2. В стороне лежало рванье в куче: здесь были и бараньи полушубки, и шапки, и краюхи хлеба, и неизменно спящий желтый пес.
3. А там, где вчера сидел зловонный нищий и показывал равнодушным прохожим свою искусственную язву — варили асфальт.
4. Шел чад. Асфальтовщики по целым минутам висели на железных стержнях, перемешивая черную кашу в чанах.
5. Потом выливали черную кашу на тротуар, посыпали песком и оставляли на произвол, подвергая естественному охлаждению.
6. Усталые прохожие обегали это смрадное место, спеша неизвестно куда’.
(Ibid. стр. 37).
Эти взятые наудачу странички кажутся мне очень типичными для Белого и, обличая в авторе большую наблюдательность, дают яркую и сильную картину большого города летом. Они, по существу своему, отнюдь не сказочны и не поэтичны, по крайней мере, в том смысле, какой этим понятиям придает г. П.Н. Эти страницы не сказочны, а фантастичны, как иногда, по наблюдению Достоевского, самое действительное становится самым фантастическим. Но это уже категория иного порядка, лежащая за пределами поэзии, как пластики.
Этим я вовсе не хочу сказать, что в Белом нет сказочной поэзии. Он полон ею. И фантастический реализм получает особую выпуклость именно благодаря смене его подлинной, щемящей или радостно предчувствующей поэзией:
‘1. Всю ночь горизонт не засыпал, но светился. Точно горела за горизонтом святая свечечка.
2. Точно молился за горизонтом всю ночь Иоанн Богослов, совершая пурпуровое таинство…’ (Ibid. стр. 116).
‘1. В бесконечных равнинах шумел ветер, свистя по оврагам.
2. Он налетал на усадьбу Мусатова и грустил вместе с березами.
3. Они порывались в даль, но не могли улететь… и горько кивали.
4. Это проносилось время, улетая в прошедшее на туманных крыльях своих.
5. А вдали склонялось великое солнце, повитое парчовыми ризами’.
(Ibid. стр. 139).
Началом, связывающим эту сказочную поэзию с фантастическим реализмом — является, конечно, тот дух пророчества, который отрицает в Белом г. П.Н.
Всякий, кто имеет религиозный опыт, кто прошел через сильные религиозные переживания — в некоторой доле обладает духом пророчества.

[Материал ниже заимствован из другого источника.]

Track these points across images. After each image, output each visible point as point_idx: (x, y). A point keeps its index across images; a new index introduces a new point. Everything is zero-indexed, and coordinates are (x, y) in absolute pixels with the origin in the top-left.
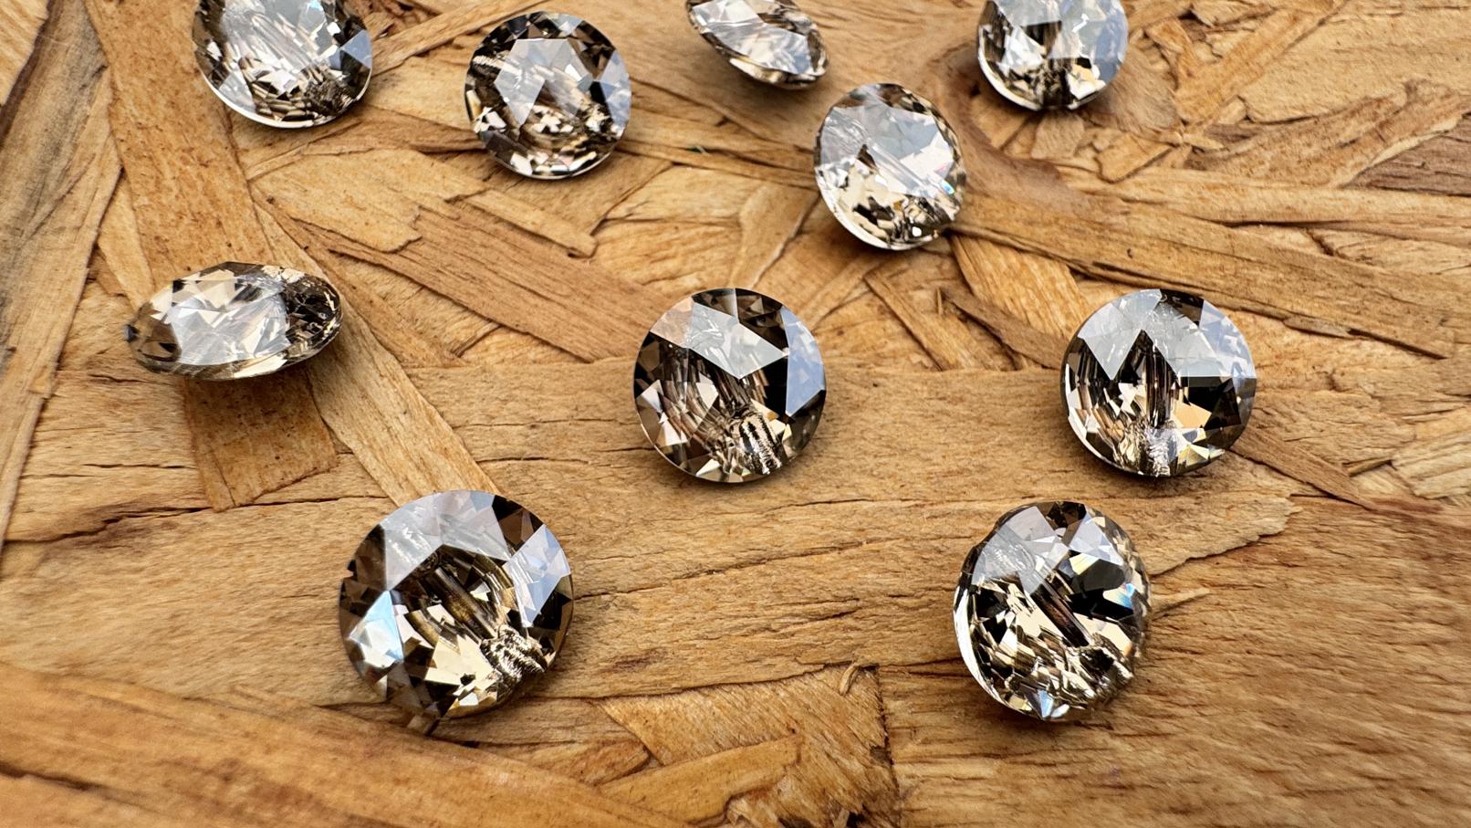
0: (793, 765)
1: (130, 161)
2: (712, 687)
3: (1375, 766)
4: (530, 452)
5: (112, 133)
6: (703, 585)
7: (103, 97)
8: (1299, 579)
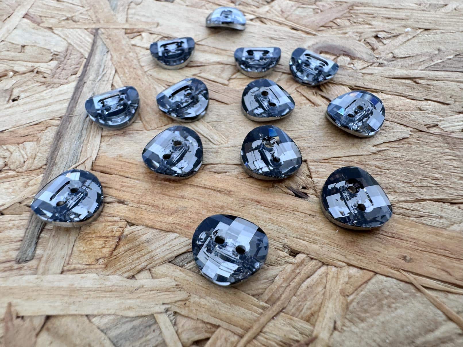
1: (117, 68)
3: (436, 182)
5: (112, 63)
7: (109, 57)
8: (413, 146)
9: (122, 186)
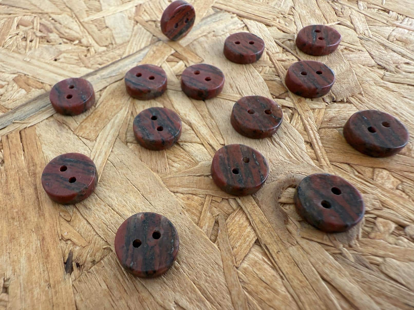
0: (82, 247)
2: (89, 223)
4: (115, 165)
6: (109, 209)
9: (14, 154)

Достаточно хотя бы бегло просмотреть писания Белого, чтобы убедиться, что это человек, проходящий ступень за ступенью лестницу мистического опыта. Статья о Теургии (в ‘Новом Пути’) или такие страницы из 2-ой симфонии, как ‘похороны Европы’ (стр. 128-132), свидетельствуют о большой силе, мятущейся и стремящейся к Богу, души. Здесь подлинный дух пророчества.
К сожалению, мы живем в эпоху религиозного разобщения, и дух пророчества, проявляющийся не только у Белого, а у многих других более сильных современных писателей, не достигает всей полноты действительности, оставаясь в области чисто индивидуальных переживаний.
Белому не мешало бы относиться построже к своим писаниям. Для того чтобы пробраться через камни и кустарники его повторений, расплывчатых страниц общих мест, порою дешевого декадентства, а иногда и слабых подражаний (особенно Нитче), надо много терпения, любви и преданности. Он как будто нарочно постарался закрыть посторонним доступ к своей душе. Но это признак молодости, признак молодой, заносчивой самоуверенности. Белый не принадлежит к ‘умственному цветнику подмигивающих’, к кругу тех молодых стариков, про которых он говорит с такой силой в своей 2-ой симфонии.
‘Все они (подмигивающие) окончили, по крайней мере, на двух факультетах и уж ничему на свете не удивлялись.
Удивление считали они самой постыдной слабостью…
Все это были люди высшей ‘многострунной культуры».
Впервые опубликовано: ‘Мир искусства’. 1903. No 15. Хроника. С. 164-165.